DATA EXCERPT:

_ _ _ _ _

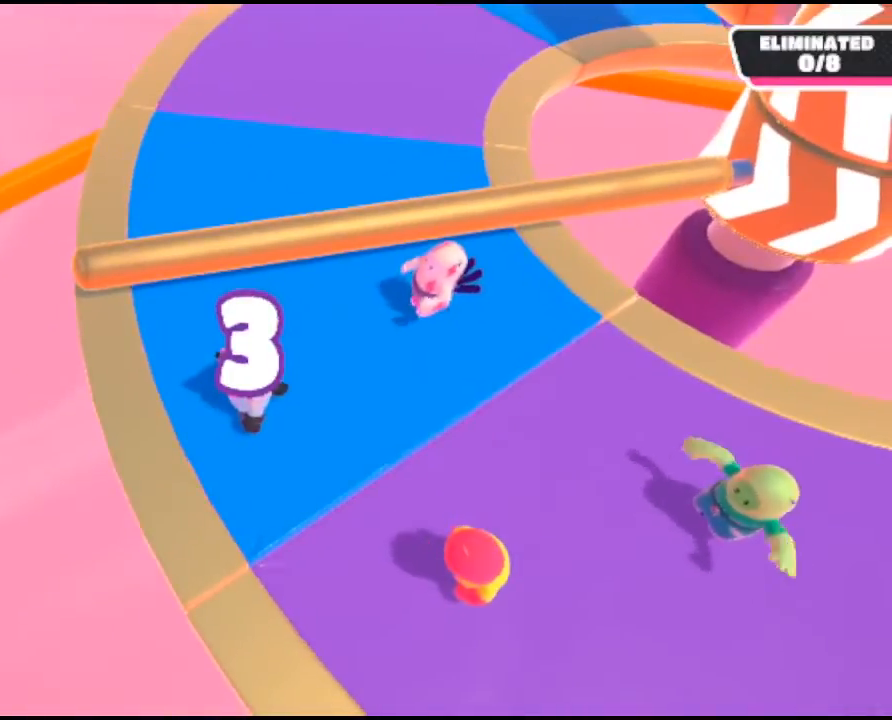
{"buttons": [], "left_stick": "right", "right_stick": "center", "events": [[300, "left_stick", "right"]]}
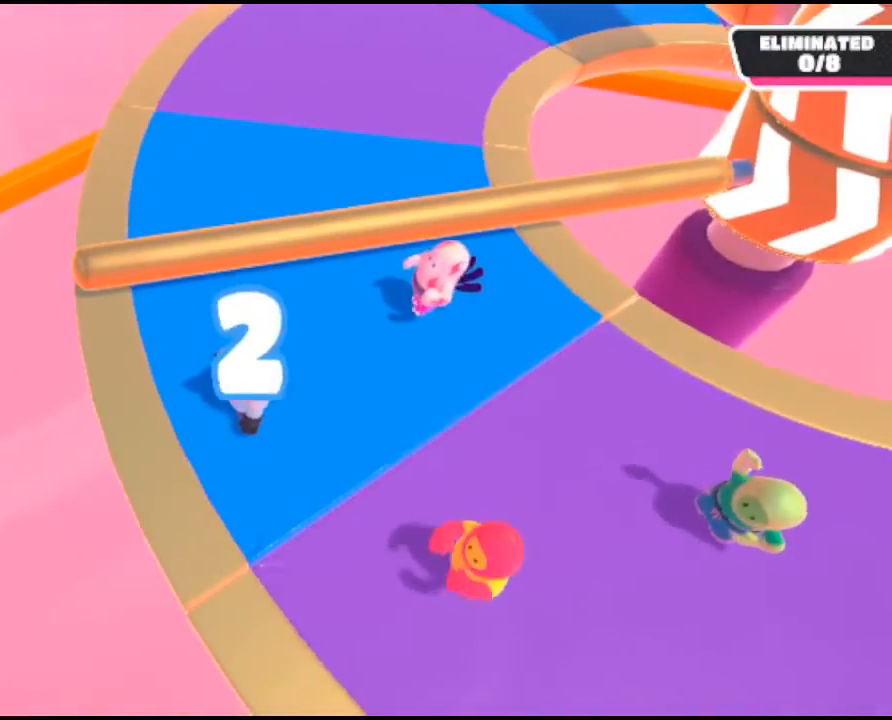
{"buttons": [], "left_stick": "right", "right_stick": "center", "events": []}
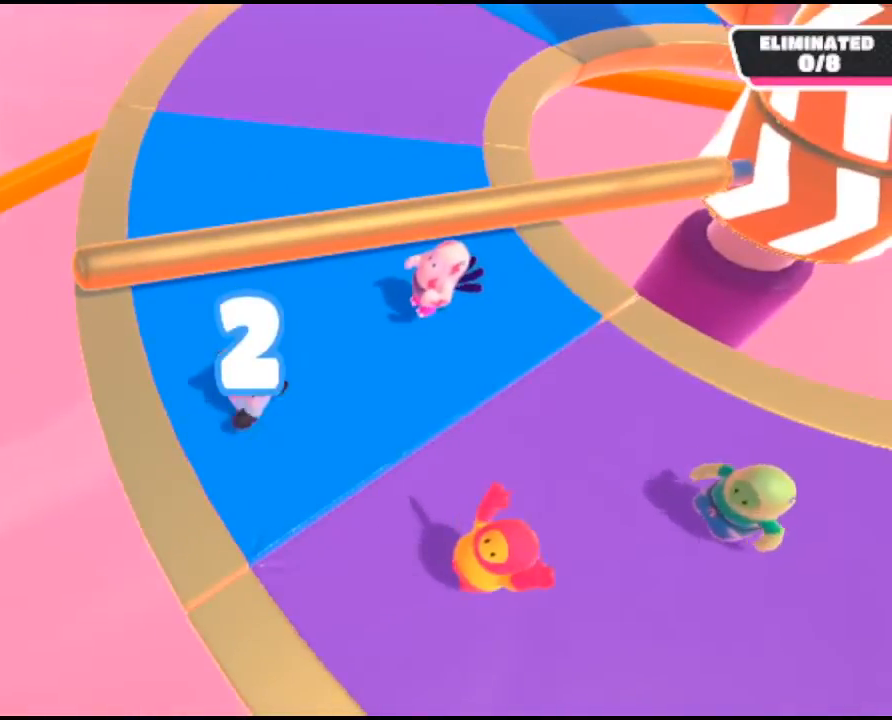
{"buttons": [], "left_stick": "right", "right_stick": "center", "events": []}
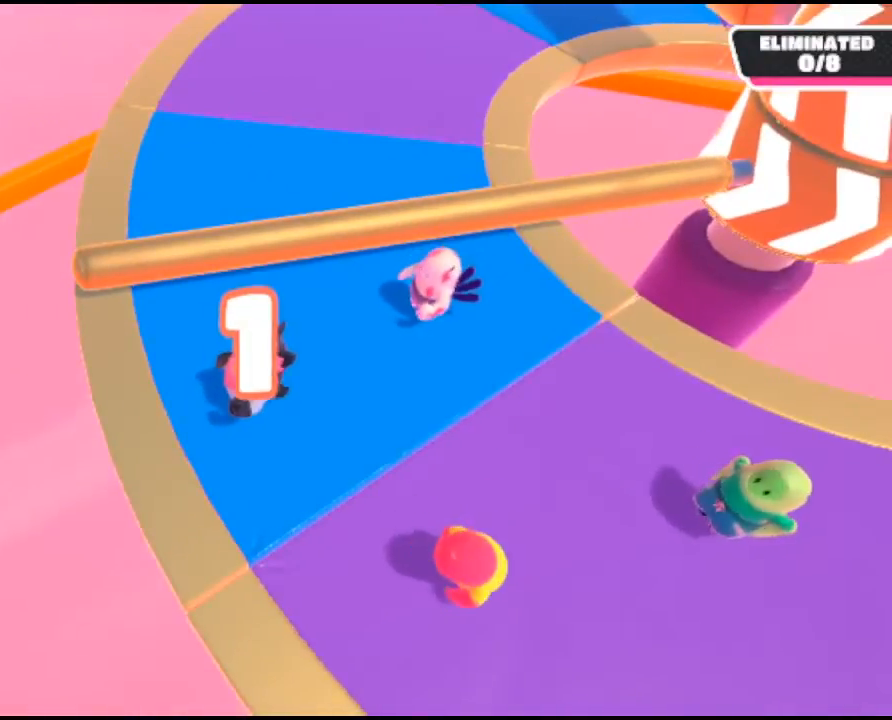
{"buttons": [], "left_stick": "right", "right_stick": "center", "events": [[167, "A", "down"], [267, "A", "up"], [367, "A", "down"], [500, "A", "up"]]}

_ _ _ _ _

ASSIGNMENT:
Write the listing out a second time exactly, dropping all images.

SOLUTION FOR THIS TASK:
{"buttons": [], "left_stick": "right", "right_stick": "center", "events": [[300, "left_stick", "right"]]}
{"buttons": [], "left_stick": "right", "right_stick": "center", "events": []}
{"buttons": [], "left_stick": "right", "right_stick": "center", "events": []}
{"buttons": [], "left_stick": "right", "right_stick": "center", "events": [[167, "A", "down"], [267, "A", "up"], [367, "A", "down"], [500, "A", "up"]]}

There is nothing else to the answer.